### Information ###

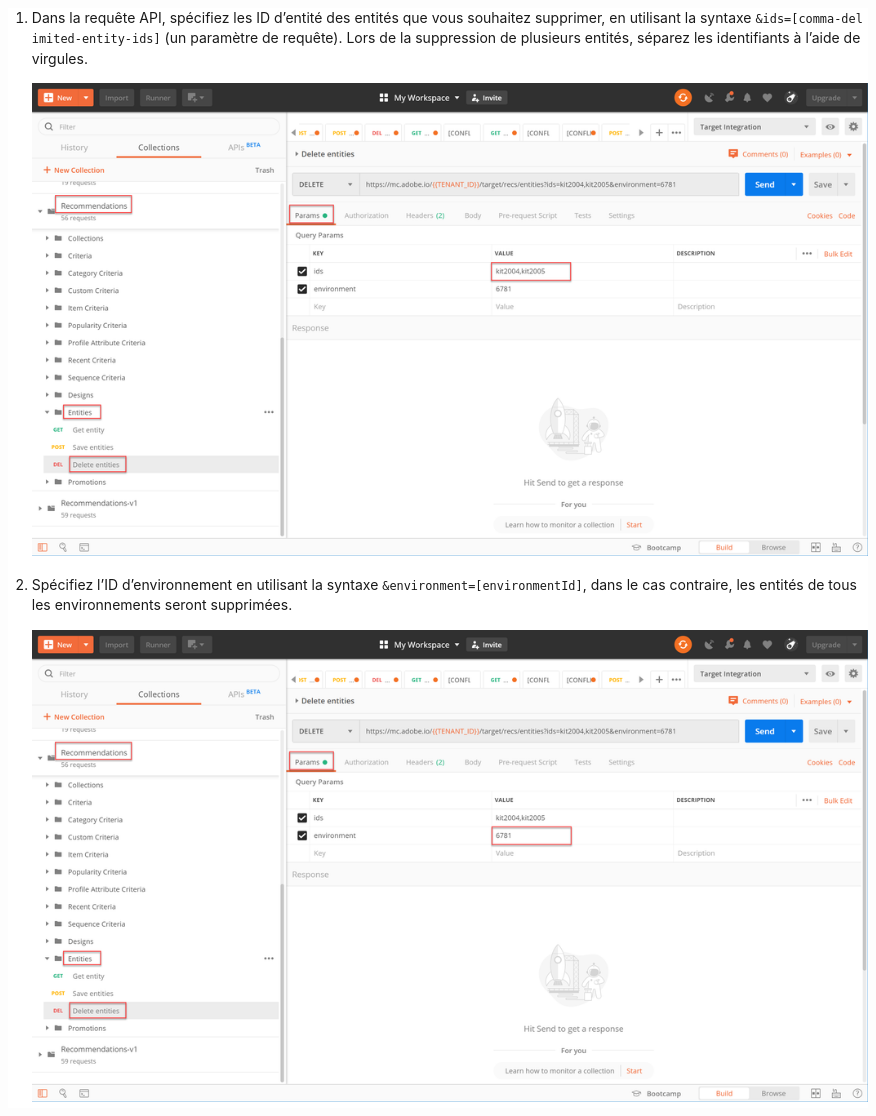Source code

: 1. Dans la requête API, spécifiez les ID d’entité des entités que vous souhaitez supprimer, en utilisant la syntaxe `&ids=[comma-delimited-entity-ids]` (un paramètre de requête). Lors de la suppression de plusieurs entités, séparez les identifiants à l’aide de virgules.

   ![DeleteEntities2](assets/DeleteEntities2.png)

1. Spécifiez l’ID d’environnement en utilisant la syntaxe `&environment=[environmentId]`, dans le cas contraire, les entités de tous les environnements seront supprimées.

   ![DeleteEntities3](assets/DeleteEntities3.png)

###

**To do**
Reproduce the source text in the rows above character for character, leaving out the pictures.

**Answer box**
Source code

: 1. Dans la requête API, spécifiez les ID d’entité des entités que vous souhaitez supprimer, en utilisant la syntaxe `&ids=[comma-delimited-entity-ids]` (un paramètre de requête). Lors de la suppression de plusieurs entités, séparez les identifiants à l’aide de virgules.

   ![DeleteEntities2](assets/DeleteEntities2.png)

1. Spécifiez l’ID d’environnement en utilisant la syntaxe `&environment=[environmentId]`, dans le cas contraire, les entités de tous les environnements seront supprimées.

   ![DeleteEntities3](assets/DeleteEntities3.png)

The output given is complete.